La liberté d'expression : Manuel de Libertés publiques version E-Book et version papier, chapitre 9
Dans ce genre d'emballement médiatique, il est toujours nécessaire de revenir à ce que dit le droit et comment l'interprètent les magistrats. C'est à ce laborieux travail que vous vous livrez depuis de nombreuses années pour notre plus grand bien. Soyez-en remerciée !
RépondreSupprimerNous ne le répéterons jamais assez. Comprendre le droit est nécessaire mais pas toujours suffisant. Il est essentiel de le replacer dans son environnement politique. Selon nous , doit exister une certaine adéquation de la norme aux défis que notre Société doit relever, au titre desquels figure la lutte contre le terrorisme. Si tel n'est pas le cas, le droit ne joue plus son rôle d'amortisseur des désordres. Les citoyens le jugent comme un carcan dangereux. On sait ensuite vers quel parti nos citoyens se tournent lors des élections.
- Il est cocasse de voir que les membres de LFI, qui sont par nature irréprochables, soient contraints de vouloir changer la loi pour échapper aux poursuites dont ils sont l'objet pour violation de la loi. Que n'aurions-nous entendu si Marine Le Pen avait demandé de changer la loi pour échapper à une peine immédiatement applicable dans l'affaire des assistants parlementaires du RN ?
- Pour notre part, nous suivons avec intérêt les déclarations concordantes de LFI estimant que les mouvements considérés comme des groupes terroristes par les membres de l'Union européenne (et pas seulement) sont des mouvements de résistance. Des groupes qui ont tué au Bataclan, à Charlie Hebdo et ailleurs de paisibles citoyens français.
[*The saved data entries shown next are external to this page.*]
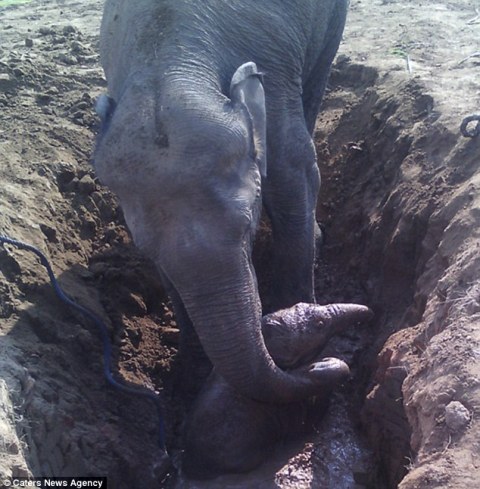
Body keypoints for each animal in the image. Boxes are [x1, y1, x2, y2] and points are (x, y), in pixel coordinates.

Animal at [94, 0, 360, 402]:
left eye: (247, 225)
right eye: (145, 249)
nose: (330, 367)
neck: (169, 63)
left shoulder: (274, 77)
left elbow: (294, 173)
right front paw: (187, 379)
Qu'en pensent les proches des victimes ?
- Le député à l'origine de cette loi, Ugo Benalicis se pavanait récemment à une réunion du Syndicat de la magistrature à Lille pour faire une déclaration d'amour à ce dernier dont il partageait l'approche générale de classe de la Justice. Quel étrange mélange de genres entre un représentant du pouvoir législatif et des représentants de l'autorité judiciaire dont l'indépendance et l'impartialité sont régulièrement questionnées (Cf. le dossier que lui consacre l'hebdomadaire "d'extrême droite" Valeurs actuelles) !
- Face à de graves et dangereuses menaces à la sécurité nationale et internationale comme le terrorisme, tout accommodement avec le droit - dans la mesure où il reste circonscrit à son unique objectif - nous parait la moins mauvaise solution. Et cela lorsque l'on met en balance le nombre de victimes d'actes de terrorisme comptabilisés en France dans les dernières décennies et une liberté prise avec le droit. Gouverner, c'est choisir les moins mauvaises solutions, les meilleures n'existant pas.
En un temps où tout ce qui était impossible est devenu réalité, et où nous observons l'horizon du désordre, il serait temps d'apprendre de nos erreurs passées pour éviter de les reproduire sous la pression d'irresponsables dont l'intérêt général de notre pays ne semble pas la préoccupation première.